Q. I am on the board of an organization (which may include a for-profit company) that does not conduct business with the foundation. Do I need to disclose the relationship as a potential conflict? 
A. The foundation’s Conflict of Interest Policy requires that employees disclose all of their board affiliations, even if there is no current conflict of interest. • It is important for the foundation to have this information as the foundation might engage with the organization in the future and we need a complete database to identify potential conflicts of interest as part of conducting due diligence. • Note that time spent on board activity on behalf of for profit entities or otherwise not related to foundation business and our mission should be taken as personal, vacation days, and any travel and other related expenses should be paid for personally and not charged to the foundation. 

Q. I have (or a family member has) a financial interest, through ownership or investment, in an entity with which the foundation proposes to do business or to which it may make a grant. Does a conflict of interest exist? 
A. Holding a financial interest in an organization does not necessarily create a conflict of interest. It will depend upon the facts and your role as a foundation employee in selecting the entity for the proposed transaction.  
• If the employee with the financial interest in the organization does not have a role in selecting or negotiating the terms of engagement or grant with the organization and an independent foundation manger determines that the transaction is fair, reasonable and in the best interests of the foundation, the foundation may proceed with the transaction in accordance with the steps outlined in Question 3 above. Potential appearance of conflict of interest issues should be taken into account in making this decision. 
• In all cases, transactions with a for-profit organization in which a foundation employee has a financial interest will be scrutinized closely to ensure that no improper benefits will be derived by the employee as a result of the transaction.
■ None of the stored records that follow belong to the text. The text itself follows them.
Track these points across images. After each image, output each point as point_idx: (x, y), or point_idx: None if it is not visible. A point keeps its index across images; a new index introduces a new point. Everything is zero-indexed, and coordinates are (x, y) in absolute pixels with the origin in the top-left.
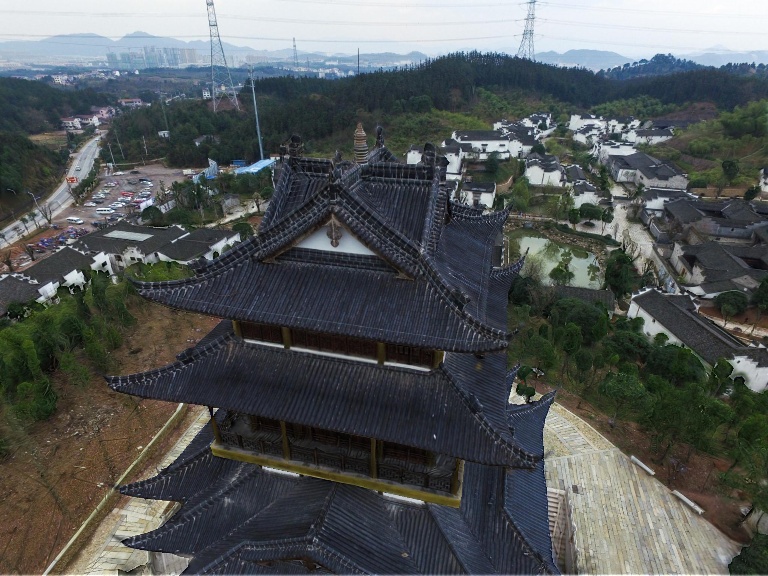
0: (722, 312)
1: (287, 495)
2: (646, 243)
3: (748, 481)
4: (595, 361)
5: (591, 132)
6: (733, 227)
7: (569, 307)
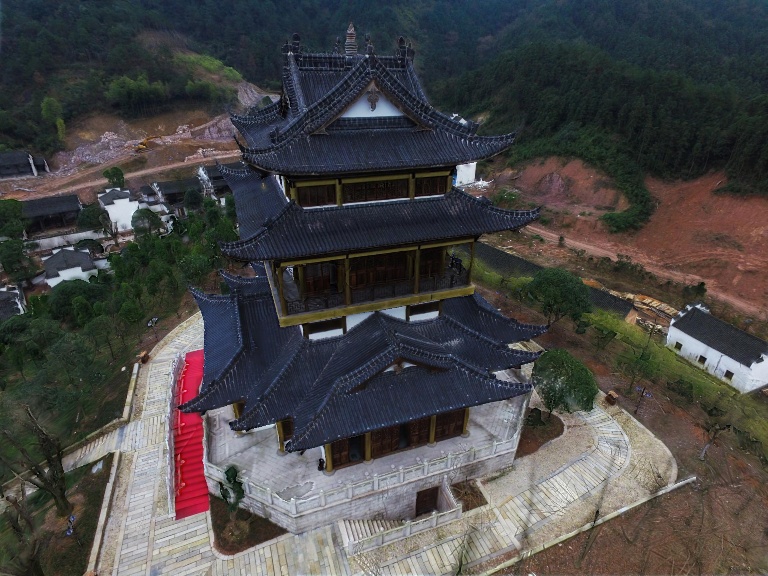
0: None
1: None
2: None
3: None
4: (110, 309)
5: None
6: None
7: None
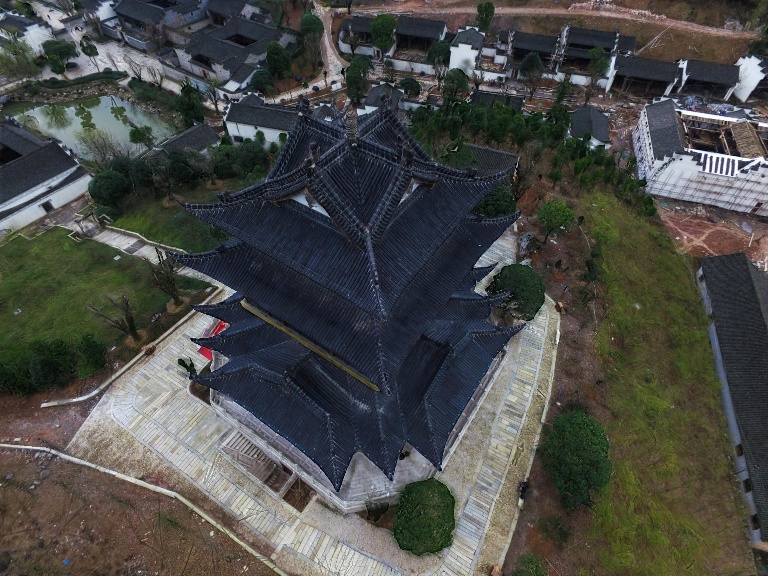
0: (268, 93)
1: None
2: (142, 60)
3: None
4: None
5: None
6: (191, 11)
7: (225, 157)
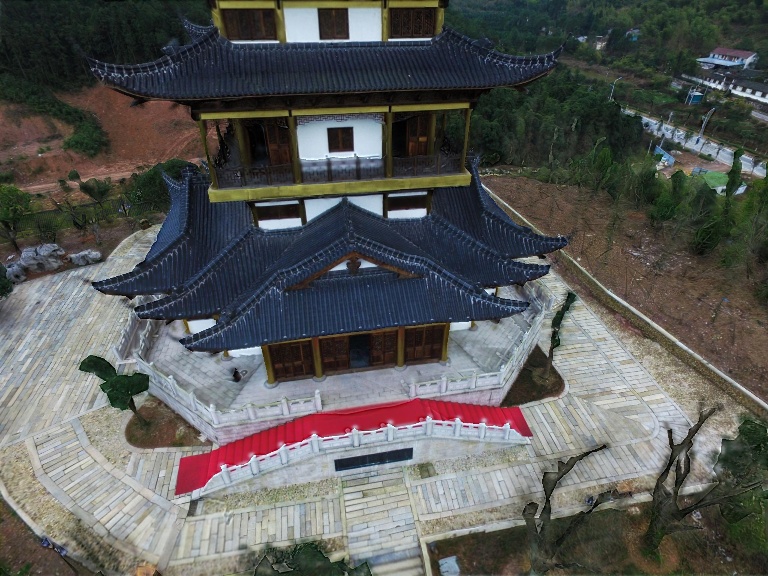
0: None
1: None
2: None
3: None
4: None
5: None
6: None
7: None
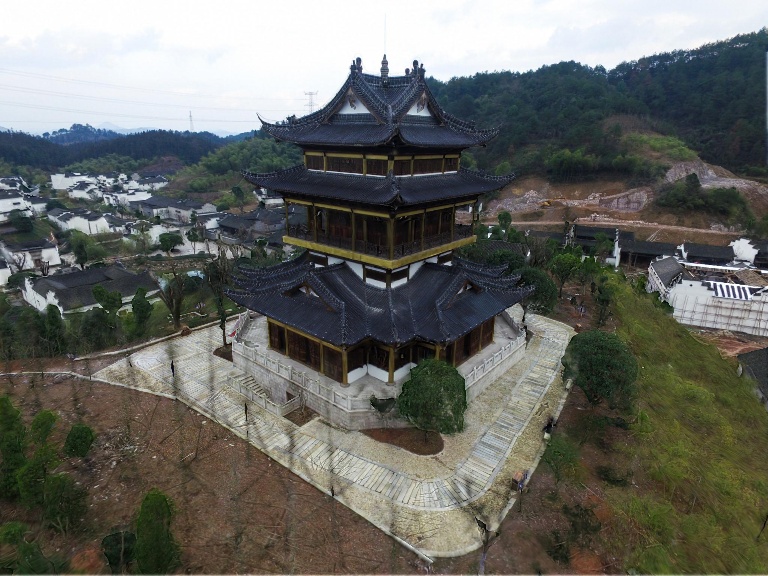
0: None
1: (411, 293)
2: None
3: (471, 246)
4: None
5: (90, 187)
6: (274, 224)
7: None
The last paragraphs in the article itself point to the most glaring issue IMO-loose norms around board of directors and conflicts of interests (COIs) between funding orgs and grantees. The author presents it in a way that it's self evident the boards were not constructed in a way to be sufficiently independent / objective, and having substantial overlap between the foundation board and the boards of the largest grantees can lead to hazards. These are common industry issues in corporate oversight, curious what policies there are among EA orgs to decrease COIs.

"A significant share of the grants went to groups focused on building the effective altruist movement rather than organizations working directly on its causes. Many of those groups had ties to Mr. Bankman-Fried’s own team of advisers. The largest single grant listed on the Future Fund website was $15 million to a group called Longview, which according to its website counts the philosopher Mr. MacAskill and the chief executive of the FTX Foundation, Nick Beckstead, among its own advisers.

The second-largest grant, in the amount of $13.9 million, went to the Center for Effective Altruism. Mr. MacAskill was a founder of the center. Both Mr. Beckstead and Mr. MacAskill are on the group’s board of trustees, with Mr. MacAskill serving as the chair of the United Kingdom board and Mr. Beckstead as the chair of the U.S. subsidiary.

The FTX Foundation itself had little to no oversight beyond Mr. Bankman-Fried’s close coterie of collaborators. According to its website, the board of the FTX Foundation comprised Caroline Ellison, the head of Alameda Research, the hedge fund Mr. Bankman-Fried founded; Gary Wang, the chief technology officer of FTX; and Nishad Singh, director of engineering at FTX."